知りたい情報を特定し、「分離」し、デバイスに「孤立」させて操作します。そのことによって判明する仕組み原理もたくさんあります。が、大衆を操作するために情報を「分離」して、ある特定の地域に「孤立」させて人々の感情を操作します。
有名な例がナイラ証言です。
アメリカの公聴会でクェートの少女がクウェートの病院にボランティアで行ったという話をします。そこで彼女が見たイラク軍のひどい仕打ちの目撃証言をしているという内容です。そして、彼女が何を泣きながら証言しているかというと、「病院にいたらイラク軍が侵入してきて、赤ちゃんたちが入っていた保育器から、赤ちゃんを一人ずつ床に投げ捨てて殺している」ということを証言しています。当然この話を聞いて、よい気持ちの人は誰もいません。ものすごく、とてもエモーショナルに世論をかき立て湾岸戦争へ突入しました。

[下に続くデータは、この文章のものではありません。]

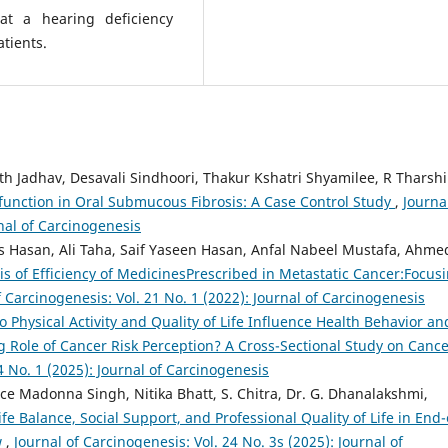
t a hearing deficiency
tients.
ath Jadhav, Desavali Sindhoori, Thakur Kshatri Shyamilee, R Tharshi
function in Oral Submucous Fibrosis: A Case Control Study
,
Journa
rnal of Carcinogenesis
Hasan, Ali Taha, Saif Yaseen Hasan, Anfal Nabeel Mustafa, Ahme
s of Efficiency of MedicinesPrescribed in Metastatic Cancer:Focus
f Carcinogenesis: Vol. 21 No. 1 (2022): Journal of Carcinogenesis
o Physical Activity and Quality of Life Influence Health Behavior an
 Role of Cancer Risk Perception? A Cross-Sectional Study on Canc
4 No. 1 (2025): Journal of Carcinogenesis
e Madonna Singh, Nitika Bhatt, S. Chitra, Dr. G. Dhanalakshmi,
fe Balance, Social Support, and Professional Quality of Life in End-
w
,
Journal of Carcinogenesis: Vol. 24 No. 3s (2025): Journal of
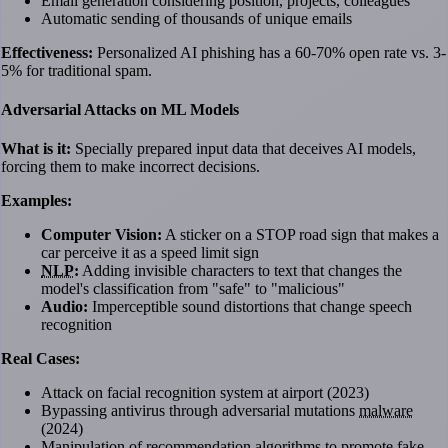
Email generation considering position, projects, colleagues
Automatic sending of thousands of unique emails
Effectiveness:
Personalized AI phishing has a 60-70% open rate vs. 3-
5% for traditional spam.
Adversarial Attacks on ML Models
What is it:
Specially prepared input data that deceives AI models,
forcing them to make incorrect decisions.
Examples:
Computer Vision:
A sticker on a STOP road sign that makes a
car perceive it as a speed limit sign
NLP
:
Adding invisible characters to text that changes the
model's classification from "safe" to "malicious"
Audio:
Imperceptible sound distortions that change speech
recognition
Real Cases:
Attack on facial recognition system at airport (2023)
Bypassing antivirus through adversarial mutations
malware
(2024)
Manipulation of recommendation algorithms to promote fake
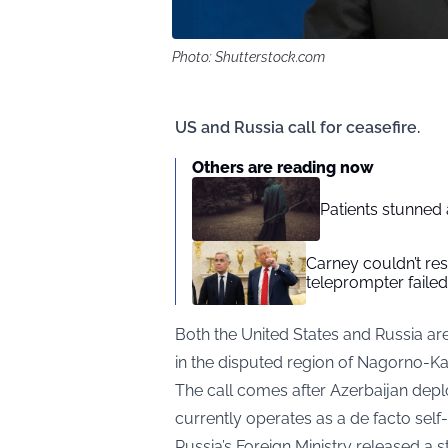
Photo: Shutterstock.com
US and Russia call for ceasefire.
Others are reading now
Patients stunned 
Carney couldn’t res
teleprompter failed
Both the United States and Russia are
in the disputed region of Nagorno-K
The call comes after Azerbaijan deplo
currently operates as a de facto sel
Russia’s Foreign Ministry released a 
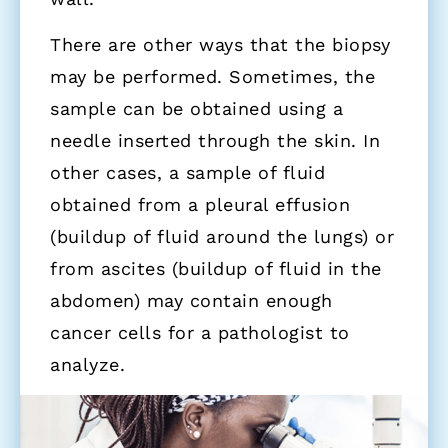
There are other ways that the biopsy
may be performed. Sometimes, the
sample can be obtained using a
needle inserted through the skin. In
other cases, a sample of fluid
obtained from a pleural effusion
(buildup of fluid around the lungs) or
from ascites (buildup of fluid in the
abdomen) may contain enough
cancer cells for a pathologist to
analyze.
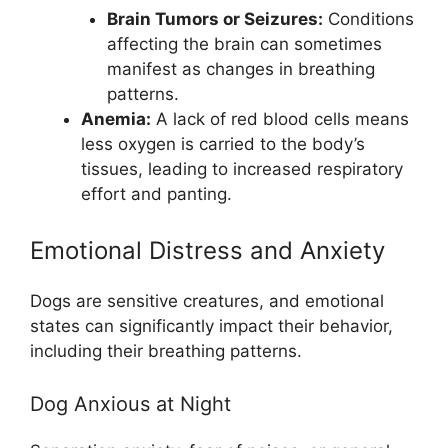
Brain Tumors or Seizures:
Conditions
affecting the brain can sometimes
manifest as changes in breathing
patterns.
Anemia:
A lack of red blood cells means
less oxygen is carried to the body’s
tissues, leading to increased respiratory
effort and panting.
Emotional Distress and Anxiety
Dogs are sensitive creatures, and emotional
states can significantly impact their behavior,
including their breathing patterns.
Dog Anxious at Night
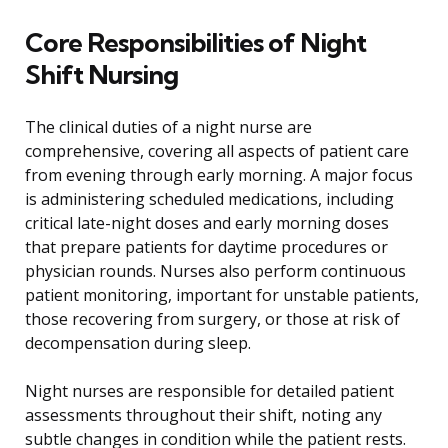
Core Responsibilities of Night
Shift Nursing
The clinical duties of a night nurse are
comprehensive, covering all aspects of patient care
from evening through early morning. A major focus
is administering scheduled medications, including
critical late-night doses and early morning doses
that prepare patients for daytime procedures or
physician rounds. Nurses also perform continuous
patient monitoring, important for unstable patients,
those recovering from surgery, or those at risk of
decompensation during sleep.
Night nurses are responsible for detailed patient
assessments throughout their shift, noting any
subtle changes in condition while the patient rests.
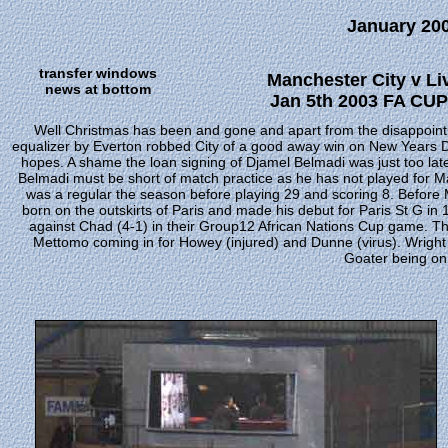
January 20
transfer windows
Manchester City v Li
news at bottom
Jan 5th 2003 FA CUP 
Well Christmas has been and gone and apart from the disappointm
equalizer by Everton robbed City of a good away win on New Years Day 
hopes. A shame the loan signing of Djamel Belmadi was just too lat
Belmadi must be short of match practice as he has not played for Ma
was a regular the season before playing 29 and scoring 8. Before 
born on the outskirts of Paris and made his debut for Paris St G in 
against Chad (4-1) in their Group12 African Nations Cup game. T
Mettomo coming in for Howey (injured) and Dunne (virus). Wright 
Goater being on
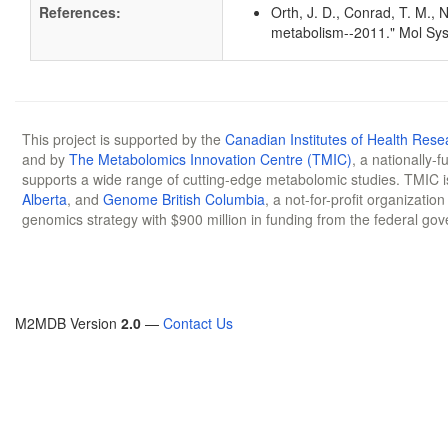
References:
Orth, J. D., Conrad, T. M., 
metabolism--2011." Mol Sys
This project is supported by the
Canadian Institutes of Health Rese
and by
The Metabolomics Innovation Centre (TMIC)
, a nationally-
supports a wide range of cutting-edge metabolomic studies. TMIC 
Alberta
, and
Genome British Columbia
, a not-for-profit organizatio
genomics strategy with $900 million in funding from the federal go
M2MDB Version
2.0
—
Contact Us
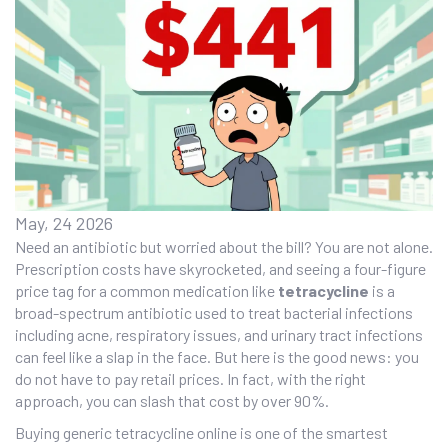
May, 24 2026
Need an antibiotic but worried about the bill? You are not alone.
Prescription costs have skyrocketed, and seeing a four-figure
price tag for a common medication like
tetracycline
is
a
broad-spectrum antibiotic used to treat bacterial infections
including acne, respiratory issues, and urinary tract infections
can feel like a slap in the face. But here is the good news: you
do not have to pay retail prices. In fact, with the right
approach, you can slash that cost by over 90%.
Buying generic tetracycline online is one of the smartest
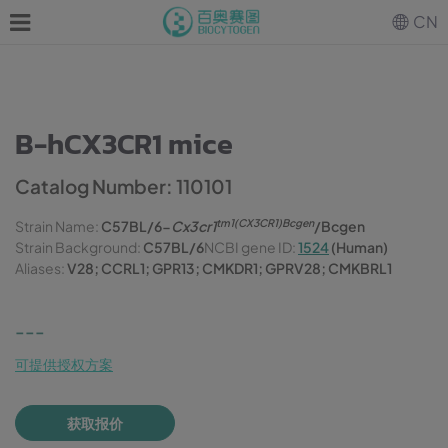
CN
B-hCX3CR1 mice
Catalog Number: 110101
tm1(CX3CR1)Bcgen
Strain Name:
C57BL/6-
Cx3cr1
/Bcgen
Strain Background:
C57BL/6
NCBI gene ID:
1524
(Human)
Aliases:
V28; CCRL1; GPR13; CMKDR1; GPRV28; CMKBRL1
---
可提供授权方案
获取报价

ところが戦争終了後、しばらくしてメディアがスクープを発表します。どういうスクープかというと、ナイラが本当は誰だったかという話です。実は、彼女はアメリカにあるクウェート大使館の大使の娘でした。彼女はアメリカで育ち、クウェートに一度も行ったことはなかったのです。つまり、完全なる嘘の証言だったのです。
では、なぜ15歳のナイラがそんなことを話すのか。当たり前ですが、彼女の本意ではありません。ここに絡んでいたのが、ヒル&ノールトンという世界的にも有名な広告代理店です。この会社がつくったシナリオの配役として、ナイラが選ばれたのです。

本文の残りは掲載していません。